**Instruction**
Report each line of the records where "бизнес" occurs.

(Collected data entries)
***

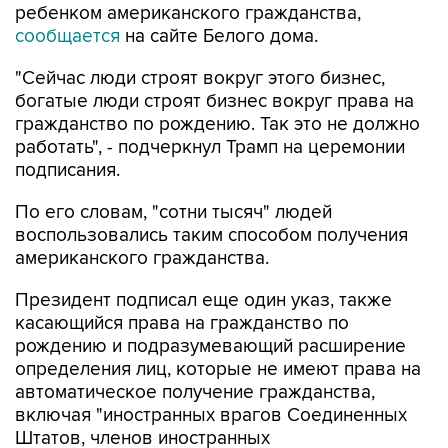
ребенком американского гражданства,
сообщается
на сайте Белого дома.
"Сейчас люди строят вокруг этого бизнес,
богатые люди строят бизнес вокруг права на
гражданство по рождению. Так это не должно
работать", - подчеркнул Трамп на церемонии
подписания.
По его словам, "сотни тысяч" людей
воспользовались таким способом получения
американского гражданства.
Президент подписал еще один указ, также
касающийся права на гражданство по
рождению и подразумевающий расширение
определения лиц, которые не имеют права на
автоматическое получение гражданства,
включая "иностранных врагов Соединенных
Штатов, членов иностранных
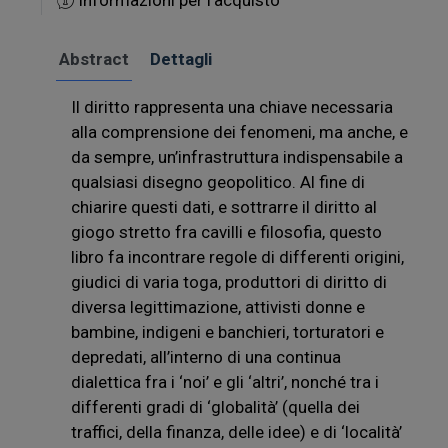
Informazioni per l'acquisto
Abstract
Dettagli
Il diritto rappresenta una chiave necessaria
alla comprensione dei fenomeni, ma anche, e
da sempre, un’infrastruttura indispensabile a
qualsiasi disegno geopolitico. Al fine di
chiarire questi dati, e sottrarre il diritto al
giogo stretto fra cavilli e filosofia, questo
libro fa incontrare regole di differenti origini,
giudici di varia toga, produttori di diritto di
diversa legittimazione, attivisti donne e
bambine, indigeni e banchieri, torturatori e
depredati, all’interno di una continua
dialettica fra i ‘noi’ e gli ‘altri’, nonché tra i
differenti gradi di ‘globalità’ (quella dei
traffici, della finanza, delle idee) e di ‘località’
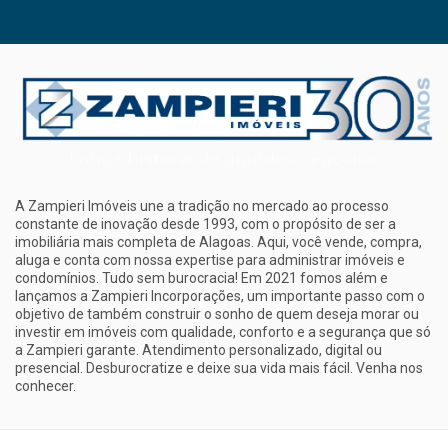
A Zampieri Imóveis une a tradição no mercado ao processo
constante de inovação desde 1993, com o propósito de ser a
imobiliária mais completa de Alagoas. Aqui, você vende, compra,
aluga e conta com nossa expertise para administrar imóveis e
condomínios. Tudo sem burocracia! Em 2021 fomos além e
lançamos a Zampieri Incorporações, um importante passo com o
objetivo de também construir o sonho de quem deseja morar ou
investir em imóveis com qualidade, conforto e a segurança que só
a Zampieri garante. Atendimento personalizado, digital ou
presencial. Desburocratize e deixe sua vida mais fácil. Venha nos
conhecer.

***

**Task answer**
"Сейчас люди строят вокруг этого бизнес,
богатые люди строят бизнес вокруг права на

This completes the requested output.